È un tipo particolare di incontinenza fecale in presenza di sfinteri e pavimento pelvico normali. Tipico dell'anziano o dell'operato di patologia proctologica è dovuta ad un accumulo di feci solide all'interno dell'ampolla rettale. Questo determina un rilassamento degli sfinteri e fuoriuscita di poche feci liquide che arrivano per ultime. Si tratta quindi di una falsa diarrea con una incontinenza transitoria.

Altre condizioni che determinano l'incontinenza fecale  
L'incontinenza fecale può essere presente anche in altre condizioni di normalità sfinteriale e del pavimento pelvico. Sono i casi di diarrea infettiva, colite ulcerosa, morbo di Crohn, resezione intestinale, diarrea metabolica (es. diabete), fistole (entero-enteriche), colectomia. In tutti questi casi è di fondamentale importanza la giusta consistenza fecale.
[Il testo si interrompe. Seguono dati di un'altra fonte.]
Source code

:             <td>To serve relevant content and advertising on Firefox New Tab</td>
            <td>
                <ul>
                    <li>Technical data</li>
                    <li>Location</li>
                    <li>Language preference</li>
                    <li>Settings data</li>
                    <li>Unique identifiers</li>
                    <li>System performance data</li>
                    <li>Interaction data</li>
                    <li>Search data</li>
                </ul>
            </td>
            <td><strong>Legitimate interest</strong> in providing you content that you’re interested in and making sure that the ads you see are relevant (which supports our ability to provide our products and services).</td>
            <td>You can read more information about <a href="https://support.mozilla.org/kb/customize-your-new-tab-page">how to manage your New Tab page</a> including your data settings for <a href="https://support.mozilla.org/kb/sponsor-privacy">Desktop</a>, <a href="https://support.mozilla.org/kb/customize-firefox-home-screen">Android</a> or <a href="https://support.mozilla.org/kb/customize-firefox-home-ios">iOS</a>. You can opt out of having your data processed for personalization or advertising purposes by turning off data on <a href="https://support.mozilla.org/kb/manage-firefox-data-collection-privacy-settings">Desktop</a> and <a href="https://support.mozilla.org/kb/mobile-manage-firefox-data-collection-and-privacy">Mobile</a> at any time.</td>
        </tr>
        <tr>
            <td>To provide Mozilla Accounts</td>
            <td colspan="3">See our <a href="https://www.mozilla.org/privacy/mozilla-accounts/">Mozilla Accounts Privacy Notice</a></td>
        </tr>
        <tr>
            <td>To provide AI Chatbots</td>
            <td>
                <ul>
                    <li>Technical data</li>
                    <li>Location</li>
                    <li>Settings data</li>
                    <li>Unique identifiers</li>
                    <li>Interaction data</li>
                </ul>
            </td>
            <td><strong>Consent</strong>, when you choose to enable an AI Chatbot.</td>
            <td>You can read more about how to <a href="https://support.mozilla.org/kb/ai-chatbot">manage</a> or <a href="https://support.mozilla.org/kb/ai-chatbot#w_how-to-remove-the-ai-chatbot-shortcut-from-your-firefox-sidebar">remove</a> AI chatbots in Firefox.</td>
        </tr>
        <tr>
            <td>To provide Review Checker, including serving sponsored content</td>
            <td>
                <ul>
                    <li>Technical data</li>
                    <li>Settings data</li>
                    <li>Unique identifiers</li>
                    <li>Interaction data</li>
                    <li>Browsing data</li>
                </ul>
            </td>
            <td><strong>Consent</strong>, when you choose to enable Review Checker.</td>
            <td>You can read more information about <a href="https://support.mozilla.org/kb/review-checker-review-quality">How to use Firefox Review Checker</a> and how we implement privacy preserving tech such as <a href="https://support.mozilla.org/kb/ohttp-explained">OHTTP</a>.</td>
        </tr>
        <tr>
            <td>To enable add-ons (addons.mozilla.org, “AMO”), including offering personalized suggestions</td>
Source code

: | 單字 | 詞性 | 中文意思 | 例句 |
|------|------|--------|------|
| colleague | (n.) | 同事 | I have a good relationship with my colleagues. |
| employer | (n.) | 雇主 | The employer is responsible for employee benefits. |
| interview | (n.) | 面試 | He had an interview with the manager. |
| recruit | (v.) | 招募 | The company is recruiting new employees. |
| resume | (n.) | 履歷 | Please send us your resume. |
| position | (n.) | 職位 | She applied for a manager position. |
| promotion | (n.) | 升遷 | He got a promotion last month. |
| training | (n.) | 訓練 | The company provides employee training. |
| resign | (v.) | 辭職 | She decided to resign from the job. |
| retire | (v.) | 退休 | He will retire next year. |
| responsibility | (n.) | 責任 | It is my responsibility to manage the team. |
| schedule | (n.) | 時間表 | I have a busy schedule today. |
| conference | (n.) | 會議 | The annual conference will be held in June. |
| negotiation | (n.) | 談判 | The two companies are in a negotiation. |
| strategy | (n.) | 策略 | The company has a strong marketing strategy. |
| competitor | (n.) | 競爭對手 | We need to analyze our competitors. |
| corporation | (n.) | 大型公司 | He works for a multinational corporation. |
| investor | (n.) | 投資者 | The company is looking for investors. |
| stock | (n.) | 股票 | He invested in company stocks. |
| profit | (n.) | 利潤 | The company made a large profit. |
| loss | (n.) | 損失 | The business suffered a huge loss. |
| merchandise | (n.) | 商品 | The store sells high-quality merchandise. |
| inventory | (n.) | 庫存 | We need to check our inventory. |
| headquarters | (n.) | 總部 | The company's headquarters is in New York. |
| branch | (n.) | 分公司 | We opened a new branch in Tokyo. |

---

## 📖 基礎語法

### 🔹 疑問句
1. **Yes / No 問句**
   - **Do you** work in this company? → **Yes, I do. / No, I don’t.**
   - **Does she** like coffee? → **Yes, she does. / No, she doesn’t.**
Frequentemente l'incontinenza anale è presente in associazioni di anomalie funzionali degli sfinteri e del pavimento pelvico. Questo si verifica per deficit sfinteriali dovuti a interventi chirurgici, sfinterotomia, stiramento anale, prolasso rettale, emorroidi di 4° grado, stasi fecale.

Dimensione del "problema incontinenza"

in Italia...

  • 0,5 ÷ 5% nella popolazione < 18 anni
  • 18% nella popolazione > 18 anni
  • 32% nella popolazione geriatrica
  • 56% nei pazienti con turbe neuro-psichiatriche
  • F : M = 9 : 1 (nella 4^ decade di vita)

Negli USA...

  • Circa 3 milioni di persone sono affette da incontinenza fecale con un costo sociale di circa 400 milioni di dollari
  • Circa il 30% dei pazienti con patologie gastroenterologiche hanno come sintomo l'incontinenza fecale e solo nel 5% dei casi questo dato è riportato nella cartella clinica (Enk e Coll.)
  • È presente inoltre nel 32% della popolazione geriatria nel 56% dei pazienti con turbe neuro-psichiatriche.

Le dimensioni del "problema incontinenza" è comunque nettamente sottostimato. Ancora oggi sono troppe le persone che non si rivolgono ad uno specialista per riferire un disturbo di incontinenza. La vergogna e la sfiducia rispetto le possibilità terapeutiche condizionano la scelta di evitare una visita proctologica che potrebbe, invece, cambiare radicalmente la qualità di vita. 
"Pianeta incontinenza" già nel 2006 ha fatto emergere le difficoltà dei pazienti con incontinenza. Invito chi fosse affetta da questo disturbo a non sentirsi isolato e non posticipare una corretta terapia.